Supplied material>

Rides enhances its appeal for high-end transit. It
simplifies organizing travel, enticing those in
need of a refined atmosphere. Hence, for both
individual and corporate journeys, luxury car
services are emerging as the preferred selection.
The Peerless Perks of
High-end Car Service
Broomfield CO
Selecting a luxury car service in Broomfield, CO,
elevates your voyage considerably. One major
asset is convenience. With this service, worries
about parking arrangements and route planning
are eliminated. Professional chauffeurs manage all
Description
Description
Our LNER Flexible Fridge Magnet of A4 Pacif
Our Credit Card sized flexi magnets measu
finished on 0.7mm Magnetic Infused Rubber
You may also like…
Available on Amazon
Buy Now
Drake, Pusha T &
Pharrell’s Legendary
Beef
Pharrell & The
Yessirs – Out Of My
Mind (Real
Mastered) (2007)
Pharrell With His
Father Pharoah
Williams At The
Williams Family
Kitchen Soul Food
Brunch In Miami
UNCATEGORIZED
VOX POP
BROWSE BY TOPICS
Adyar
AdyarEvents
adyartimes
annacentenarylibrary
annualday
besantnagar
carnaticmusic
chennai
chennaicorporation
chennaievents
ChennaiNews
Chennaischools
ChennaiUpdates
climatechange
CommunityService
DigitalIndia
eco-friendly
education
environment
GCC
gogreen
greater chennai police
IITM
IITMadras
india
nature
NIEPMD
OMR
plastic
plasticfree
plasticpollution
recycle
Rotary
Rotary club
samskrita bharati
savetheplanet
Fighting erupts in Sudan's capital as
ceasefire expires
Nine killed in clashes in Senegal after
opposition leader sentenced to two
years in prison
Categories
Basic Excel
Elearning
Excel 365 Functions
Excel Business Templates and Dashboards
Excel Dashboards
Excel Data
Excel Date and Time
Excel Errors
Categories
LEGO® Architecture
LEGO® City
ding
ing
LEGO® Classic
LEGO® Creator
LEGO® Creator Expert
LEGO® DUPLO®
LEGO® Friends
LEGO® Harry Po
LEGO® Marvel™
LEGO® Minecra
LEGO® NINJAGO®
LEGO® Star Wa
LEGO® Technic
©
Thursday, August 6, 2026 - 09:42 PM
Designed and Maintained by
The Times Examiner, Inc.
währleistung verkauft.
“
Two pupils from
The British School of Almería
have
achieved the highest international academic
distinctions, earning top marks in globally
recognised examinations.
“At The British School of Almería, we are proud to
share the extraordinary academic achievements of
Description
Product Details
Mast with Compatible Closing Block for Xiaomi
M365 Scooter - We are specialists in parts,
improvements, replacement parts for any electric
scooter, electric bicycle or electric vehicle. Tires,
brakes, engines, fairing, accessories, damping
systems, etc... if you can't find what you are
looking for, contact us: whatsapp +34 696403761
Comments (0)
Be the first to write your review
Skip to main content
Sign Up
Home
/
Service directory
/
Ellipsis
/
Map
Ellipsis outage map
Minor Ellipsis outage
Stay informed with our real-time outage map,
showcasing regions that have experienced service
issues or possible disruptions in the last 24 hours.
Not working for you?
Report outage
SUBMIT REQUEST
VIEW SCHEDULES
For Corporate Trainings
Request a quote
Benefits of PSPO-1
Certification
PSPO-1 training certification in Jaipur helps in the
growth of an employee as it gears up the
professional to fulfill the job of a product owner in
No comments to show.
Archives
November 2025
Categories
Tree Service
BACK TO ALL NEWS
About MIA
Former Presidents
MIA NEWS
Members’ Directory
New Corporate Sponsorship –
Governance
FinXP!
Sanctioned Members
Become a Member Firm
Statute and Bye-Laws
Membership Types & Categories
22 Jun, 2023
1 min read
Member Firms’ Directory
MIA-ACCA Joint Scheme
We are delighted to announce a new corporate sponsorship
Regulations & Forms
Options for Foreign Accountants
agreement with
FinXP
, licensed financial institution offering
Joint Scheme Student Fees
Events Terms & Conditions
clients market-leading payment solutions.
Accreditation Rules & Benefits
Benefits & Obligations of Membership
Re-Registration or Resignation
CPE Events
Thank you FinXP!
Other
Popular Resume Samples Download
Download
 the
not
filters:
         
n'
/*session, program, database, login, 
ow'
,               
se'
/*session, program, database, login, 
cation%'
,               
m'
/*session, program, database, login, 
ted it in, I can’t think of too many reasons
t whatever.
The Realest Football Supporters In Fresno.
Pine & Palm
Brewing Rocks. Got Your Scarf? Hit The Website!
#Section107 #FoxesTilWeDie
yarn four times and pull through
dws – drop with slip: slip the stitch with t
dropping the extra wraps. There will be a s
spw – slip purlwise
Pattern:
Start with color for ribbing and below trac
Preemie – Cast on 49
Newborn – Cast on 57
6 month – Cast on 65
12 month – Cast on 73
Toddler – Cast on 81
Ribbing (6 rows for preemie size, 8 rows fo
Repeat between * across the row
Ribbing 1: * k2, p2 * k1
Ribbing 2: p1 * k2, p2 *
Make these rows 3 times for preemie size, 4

Activity> Reproduce the lines of the records exactly, from the first one through the line that contains "Selecting a luxury".

Task result>
Rides enhances its appeal for high-end transit. It
simplifies organizing travel, enticing those in
need of a refined atmosphere. Hence, for both
individual and corporate journeys, luxury car
services are emerging as the preferred selection.
The Peerless Perks of
High-end Car Service
Broomfield CO
Selecting a luxury car service in Broomfield, CO,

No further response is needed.